Problem to solve
Find the lines below in which the string "phpBB" occurs. Copy each one.

Data records
-- Opening Marker --
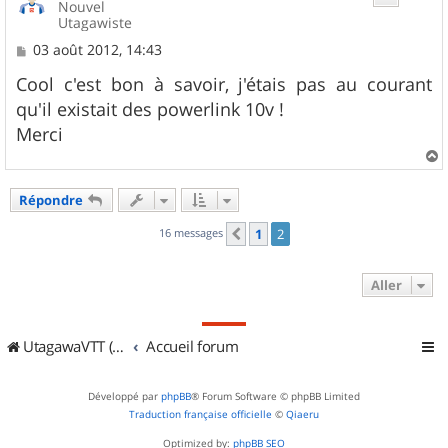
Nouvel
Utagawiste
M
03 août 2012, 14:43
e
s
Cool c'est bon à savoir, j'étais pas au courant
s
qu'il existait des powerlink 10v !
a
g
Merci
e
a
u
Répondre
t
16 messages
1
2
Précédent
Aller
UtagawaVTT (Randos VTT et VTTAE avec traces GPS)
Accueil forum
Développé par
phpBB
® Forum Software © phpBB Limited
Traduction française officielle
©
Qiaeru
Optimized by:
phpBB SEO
-- Closing Marker --
-- Opening Marker --
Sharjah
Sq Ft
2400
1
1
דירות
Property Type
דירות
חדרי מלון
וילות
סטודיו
-- Closing Marker --
Solution below
phpBB
® Forum Software © phpBB Limited
phpBB SEO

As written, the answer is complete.